The woodsman emerged from his hiding place and approached the wolf once Little Red seemed out of sight. The wolf detected his presence and growled.

"What do you want?" the wolf snarled. The woodsman backed up, slightly afraid.

"Calm down, today I am your friend. I give up Beth and I give her to you. All that I ask is that you please save her," the woodsman pleaded.

"Why does she need saving?" the wolf asked.

"The witch that turned you into a wolf is disguised as her grandmother. She'll try to turn Beth into a wolf as well. The only way to kill her is to consume the witch completely," the woodsman informed. The wolf's eyes widened.

"Thank you for letting me know, I'll go to her right now." The wolf raced down the path to save Little Red. He did not know that the grandmother still remains a grandmother, not a witch. Now, the woodsman created a reason to kill the wolf.


"Grandmother, I brought you lunch," Beth crooned and handed her the basket.

"Why thank you!" Grandmother replied from her bed. Just as she opened the basket, the door crashed open.

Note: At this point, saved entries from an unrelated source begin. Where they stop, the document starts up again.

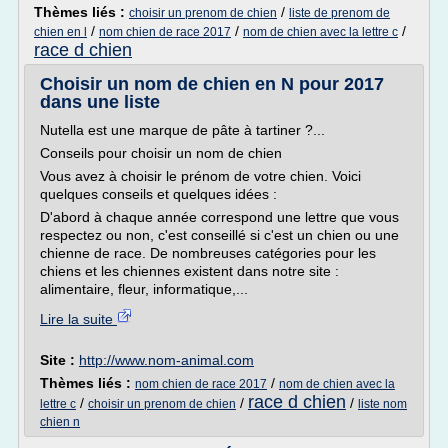
Thèmes liés :
/
choisir un prenom de chien
liste de prenom de
/
/
/
chien en l
nom chien de race 2017
nom de chien avec la lettre c
race d chien
Choisir un nom de chien en N pour 2017
dans une liste
Nutella est une marque de pâte à tartiner ?...
Conseils pour choisir un nom de chien
Vous avez à choisir le prénom de votre chien. Voici
quelques conseils et quelques idées :
D'abord à chaque année correspond une lettre que vous
respectez ou non, c'est conseillé si c'est un chien ou une
chienne de race. De nombreuses catégories pour les
chiens et les chiennes existent dans notre site :
alimentaire, fleur, informatique,...
Lire la suite
Site :
http://www.nom-animal.com
Thèmes liés :
/
nom chien de race 2017
nom de chien avec la
race d chien
/
/
/
lettre c
choisir un prenom de chien
liste nom
chien n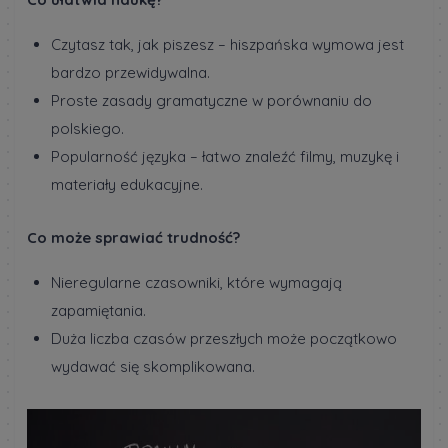
Czytasz tak, jak piszesz – hiszpańska wymowa jest
bardzo przewidywalna.
Proste zasady gramatyczne w porównaniu do
polskiego.
Popularność języka – łatwo znaleźć filmy, muzykę i
materiały edukacyjne.
Co może sprawiać trudność?
Nieregularne czasowniki, które wymagają
zapamiętania.
Duża liczba czasów przeszłych może początkowo
wydawać się skomplikowana.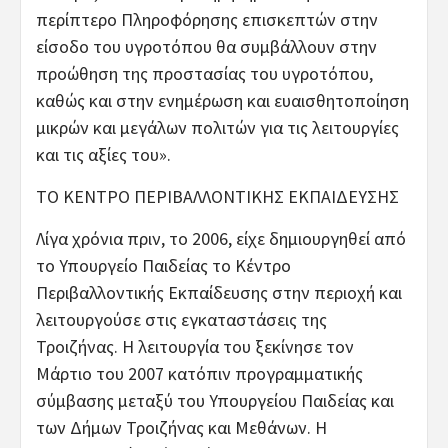
περίπτερο Πληροφόρησης επισκεπτών στην
είσοδο του υγροτόπου θα συμβάλλουν στην
προώθηση της προστασίας του υγροτόπου,
καθώς και στην ενημέρωση και ευαισθητοποίηση
μικρών και μεγάλων πολιτών για τις λειτουργίες
και τις αξίες του».
ΤΟ ΚΕΝΤΡΟ ΠΕΡΙΒΑΛΛΟΝΤΙΚΗΣ ΕΚΠΑΙΔΕΥΣΗΣ
Λίγα χρόνια πριν, το 2006, είχε δημιουργηθεί από
το Υπουργείο Παιδείας το Κέντρο
Περιβαλλοντικής Εκπαίδευσης στην περιοχή και
λειτουργούσε στις εγκαταστάσεις της
Τροιζήνας. Η λειτουργία του ξεκίνησε τον
Μάρτιο του 2007 κατόπιν προγραμματικής
σύμβασης μεταξύ του Υπουργείου Παιδείας και
των Δήμων Τροιζήνας και Μεθάνων. Η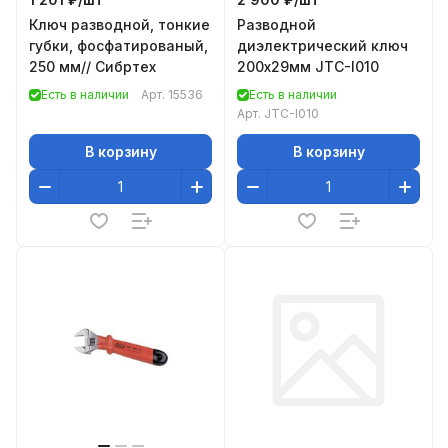
Ключ разводной, тонкие
Разводной
губки, фосфатированый,
диэлектрический ключ
250 мм// Сибртех
200х29мм JTC-I010
Есть в наличии
Арт.
15536
Есть в наличии
Арт.
JTC-I010
В корзину
В корзину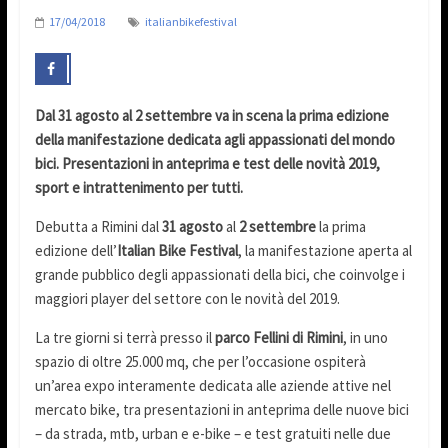
17/04/2018
italianbikefestival
Dal 31 agosto al 2 settembre va in scena la prima edizione
della manifestazione dedicata agli appassionati del mondo
bici. Presentazioni in anteprima e test delle novità 2019,
sport e intrattenimento per tutti.
Debutta a Rimini dal
31 agosto
al
2 settembre
la prima
edizione dell’
Italian Bike Festival
, la manifestazione aperta al
grande pubblico degli appassionati della bici, che coinvolge i
maggiori player del settore con le novità del 2019.
La tre giorni si terrà presso il
parco Fellini di Rimini
, in uno
spazio di oltre 25.000 mq, che per l’occasione ospiterà
un’area expo interamente dedicata alle aziende attive nel
mercato bike, tra presentazioni in anteprima delle nuove bici
– da strada, mtb, urban e e-bike – e test gratuiti nelle due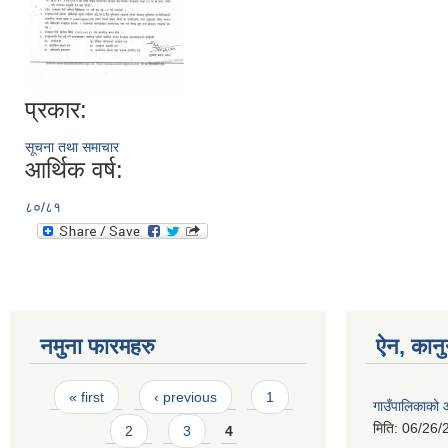
प्रकार:
सूचना तथा समाचार
आर्थिक वर्ष:
८०/८१
नमुना फारमहरु
ऐन, कानु
Pages
« first
‹ previous
1
गाउँपालिकाको
मिति:
06/26/
2
3
4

"You will be silenced witch!" the wolf roared. Beth shrieked and her wolf pounced on her grandmother, opening his mouth to swallow the grandmother whole.

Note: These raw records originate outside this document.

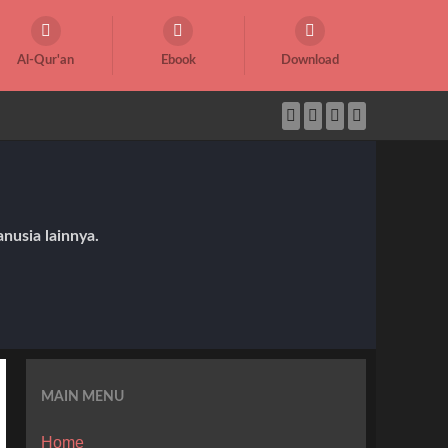
Al-Qur'an
Ebook
Download
nusia lainnya.
MAIN MENU
Home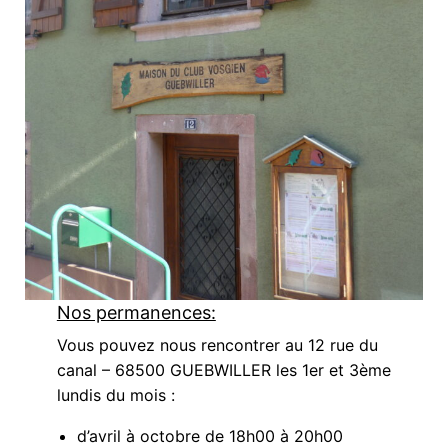
Nos permanences:
Vous pouvez nous rencontrer au 12 rue du
canal – 68500 GUEBWILLER les 1er et 3ème
lundis du mois :
d’avril à octobre de 18h00 à 20h00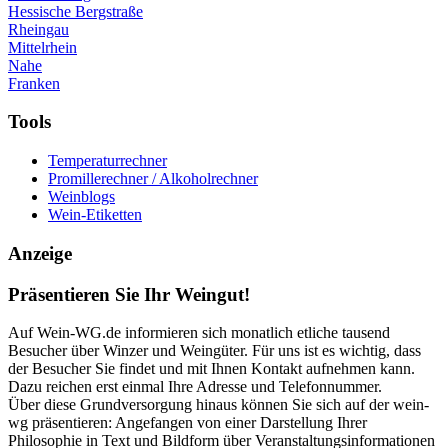
Hessische Bergstraße
Rheingau
Mittelrhein
Nahe
Franken
Tools
Temperaturrechner
Promillerechner / Alkoholrechner
Weinblogs
Wein-Etiketten
Anzeige
Präsentieren Sie Ihr Weingut!
Auf Wein-WG.de informieren sich monatlich etliche tausend
Besucher über Winzer und Weingüter. Für uns ist es wichtig, dass
der Besucher Sie findet und mit Ihnen Kontakt aufnehmen kann.
Dazu reichen erst einmal Ihre Adresse und Telefonnummer.
Über diese Grundversorgung hinaus können Sie sich auf der wein-
wg präsentieren: Angefangen von einer Darstellung Ihrer
Philosophie in Text und Bildform über Veranstaltungsinformationen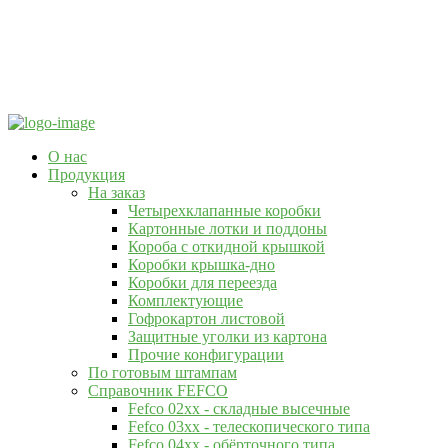
О нас
Продукция
На заказ
Четырехклапанные коробки
Картонные лотки и поддоны
Короба с откидной крышкой
Коробки крышка-дно
Коробки для переезда
Комплектующие
Гофрокартон листовой
Защитные уголки из картона
Прочие конфигурации
По готовым штампам
Справочник FEFCO
Fefco 02xx - складные высечные
Fefco 03xx - телескопического типа
Fefco 04xx - обёрточного типа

"Waya! No!" Beth screamed.

"You'll thank me for it! Your grandmother is disguised as a witch!" Waya responded.

"What? No! She's not a witch!" Beth informed the wolf. "And you just ate my grandmother! Begone! Begone!" The door crashed open again.

"Don't worry Beth! I'll kill the wretched mongrel!" the woodsman announced, axe in hand.

"You told me the grandmother was a witch!" the wolf accused. Before the wolf could say anything else, the woodsman plunged his axe into the wolf's stomach. The grandmother tumbled out, but the wolf transformed into a sixteen year old boy with sandy-blonde hair and blue eyes. Beth walked over to the dying boy.

"Waya," her voice cracked. "What happened?"

"It's noon," Waya panted. "At least you got to see me as a human." The boy's eyes went dim and the wolf Beth once loved passed away.

"You!" Beth screamed at the woodsman. "You deceived him!"

"I did, and now you are mine!" the woodsman cackled.

"I will never be yours!" and Little Red disappeared into the forest, never to be seen again. Some people from the village tell stories about a wolf running in the woods with a red cloak, a phantom of a great, gray wolf running beside her.